Nutrition et évolution de la cataracte
Des recherches se sont intéressées au rôle potentiel de l’alimentation et des compléments alimentaires dans l’évolution de différentes formes de cataracte.
Une étude publiée dans la revue Ophthalmology, menée par le Dr Emily Chew et des chercheurs du National Eye Institute, a notamment comparé un groupe recevant une supplémentation multivitaminée à un groupe placebo.
Les résultats suggèrent qu’une supplémentation adaptée pourrait avoir un effet sur la progression de certaines formes de cataracte, notamment la cataracte nucléaire, mais cet effet n’a pas été retrouvé de manière comparable pour la cataracte sous-capsulaire postérieure.
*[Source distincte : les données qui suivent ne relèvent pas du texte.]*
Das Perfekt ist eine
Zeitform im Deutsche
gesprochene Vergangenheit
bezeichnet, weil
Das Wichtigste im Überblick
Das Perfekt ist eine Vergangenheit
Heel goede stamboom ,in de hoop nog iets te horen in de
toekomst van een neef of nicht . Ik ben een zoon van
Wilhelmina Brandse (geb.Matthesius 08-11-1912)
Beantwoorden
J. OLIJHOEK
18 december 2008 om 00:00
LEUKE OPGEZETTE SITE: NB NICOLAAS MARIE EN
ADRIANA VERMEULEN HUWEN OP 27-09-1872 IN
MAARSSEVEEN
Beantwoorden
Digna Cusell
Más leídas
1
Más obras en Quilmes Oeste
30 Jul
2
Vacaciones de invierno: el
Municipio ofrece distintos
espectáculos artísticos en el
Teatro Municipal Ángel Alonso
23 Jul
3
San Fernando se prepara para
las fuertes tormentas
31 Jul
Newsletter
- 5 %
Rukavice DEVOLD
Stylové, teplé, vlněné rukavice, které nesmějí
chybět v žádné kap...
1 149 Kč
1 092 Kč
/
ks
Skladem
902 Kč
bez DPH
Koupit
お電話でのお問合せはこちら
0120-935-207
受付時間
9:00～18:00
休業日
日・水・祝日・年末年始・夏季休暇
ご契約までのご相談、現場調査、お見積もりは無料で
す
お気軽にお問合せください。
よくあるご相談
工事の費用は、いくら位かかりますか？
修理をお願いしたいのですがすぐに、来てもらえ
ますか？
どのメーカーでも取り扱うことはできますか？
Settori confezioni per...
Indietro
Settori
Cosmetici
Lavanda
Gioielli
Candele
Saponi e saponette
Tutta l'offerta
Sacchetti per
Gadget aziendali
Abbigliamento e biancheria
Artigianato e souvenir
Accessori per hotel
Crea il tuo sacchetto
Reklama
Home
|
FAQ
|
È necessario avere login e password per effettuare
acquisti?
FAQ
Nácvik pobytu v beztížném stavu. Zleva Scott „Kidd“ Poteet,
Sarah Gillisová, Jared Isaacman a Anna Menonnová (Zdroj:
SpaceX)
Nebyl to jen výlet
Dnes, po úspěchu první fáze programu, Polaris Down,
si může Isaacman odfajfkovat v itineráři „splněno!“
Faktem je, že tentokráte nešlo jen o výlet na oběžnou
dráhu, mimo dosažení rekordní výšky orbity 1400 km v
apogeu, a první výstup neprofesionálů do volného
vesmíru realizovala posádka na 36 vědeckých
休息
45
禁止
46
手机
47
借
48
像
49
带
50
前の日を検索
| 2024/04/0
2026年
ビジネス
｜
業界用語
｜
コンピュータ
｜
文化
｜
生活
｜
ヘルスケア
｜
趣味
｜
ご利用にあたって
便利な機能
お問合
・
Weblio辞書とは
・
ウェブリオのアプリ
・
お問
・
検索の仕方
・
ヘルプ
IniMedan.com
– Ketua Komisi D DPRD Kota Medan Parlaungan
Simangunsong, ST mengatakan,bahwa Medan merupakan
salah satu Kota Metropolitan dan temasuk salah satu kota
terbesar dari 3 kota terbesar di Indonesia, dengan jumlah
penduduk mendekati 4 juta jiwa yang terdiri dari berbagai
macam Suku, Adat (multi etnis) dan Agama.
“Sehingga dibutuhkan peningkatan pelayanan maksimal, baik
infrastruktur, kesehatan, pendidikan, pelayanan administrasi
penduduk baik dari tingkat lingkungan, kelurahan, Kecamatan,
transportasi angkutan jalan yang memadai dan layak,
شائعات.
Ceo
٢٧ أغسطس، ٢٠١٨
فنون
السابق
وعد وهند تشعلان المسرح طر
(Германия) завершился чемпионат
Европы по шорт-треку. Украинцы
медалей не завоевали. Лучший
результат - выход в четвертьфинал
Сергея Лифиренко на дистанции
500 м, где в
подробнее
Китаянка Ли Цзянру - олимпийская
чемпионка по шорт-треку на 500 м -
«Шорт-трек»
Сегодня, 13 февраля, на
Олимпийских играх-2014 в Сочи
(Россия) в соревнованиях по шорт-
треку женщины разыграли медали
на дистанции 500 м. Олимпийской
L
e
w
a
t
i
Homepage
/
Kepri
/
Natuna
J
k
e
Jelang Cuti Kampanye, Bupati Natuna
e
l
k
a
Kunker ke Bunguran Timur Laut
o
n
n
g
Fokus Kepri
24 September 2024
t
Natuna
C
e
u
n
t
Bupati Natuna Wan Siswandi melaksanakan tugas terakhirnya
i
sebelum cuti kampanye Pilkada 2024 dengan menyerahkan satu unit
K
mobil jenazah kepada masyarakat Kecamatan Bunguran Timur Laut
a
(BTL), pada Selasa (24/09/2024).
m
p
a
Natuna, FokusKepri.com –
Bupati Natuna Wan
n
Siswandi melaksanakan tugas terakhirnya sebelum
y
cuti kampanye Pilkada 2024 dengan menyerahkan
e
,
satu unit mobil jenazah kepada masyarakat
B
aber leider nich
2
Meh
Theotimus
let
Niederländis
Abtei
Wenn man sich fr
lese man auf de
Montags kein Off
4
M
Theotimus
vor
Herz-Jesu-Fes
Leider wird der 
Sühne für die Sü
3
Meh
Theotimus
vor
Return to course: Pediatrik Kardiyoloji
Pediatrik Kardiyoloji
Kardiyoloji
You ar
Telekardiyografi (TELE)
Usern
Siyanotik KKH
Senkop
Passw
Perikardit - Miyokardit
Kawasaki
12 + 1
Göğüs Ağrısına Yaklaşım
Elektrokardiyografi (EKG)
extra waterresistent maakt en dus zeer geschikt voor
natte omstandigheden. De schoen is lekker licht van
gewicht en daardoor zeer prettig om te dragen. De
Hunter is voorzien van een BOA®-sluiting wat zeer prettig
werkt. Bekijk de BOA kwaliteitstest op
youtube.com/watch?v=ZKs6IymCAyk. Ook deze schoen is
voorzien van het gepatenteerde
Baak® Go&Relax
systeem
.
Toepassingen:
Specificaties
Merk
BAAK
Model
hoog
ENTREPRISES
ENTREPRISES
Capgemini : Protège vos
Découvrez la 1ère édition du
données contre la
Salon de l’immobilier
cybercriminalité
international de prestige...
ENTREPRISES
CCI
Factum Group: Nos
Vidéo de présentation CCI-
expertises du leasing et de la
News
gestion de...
Ces résultats doivent être interprétés avec prudence. Une alimentation équilibrée et une bonne hygiène de vie participent à la santé générale et oculaire, mais elles ne remplacent pas le suivi ophtalmologique ni la chirurgie lorsque la cataracte devient suffisamment gênante.
Quand consulter ?
Une consultation ophtalmologique est recommandée en cas de baisse progressive de la vision, de vision brouillée, de difficultés à conduire la nuit, d’éblouissement inhabituel ou de modification fréquente de la correction des lunettes.
Lorsque la cataracte entraîne une gêne significative dans la vie quotidienne, l’ophtalmologiste peut évaluer l’intérêt d’une intervention chirurgicale et proposer la solution la mieux adaptée à chaque patient.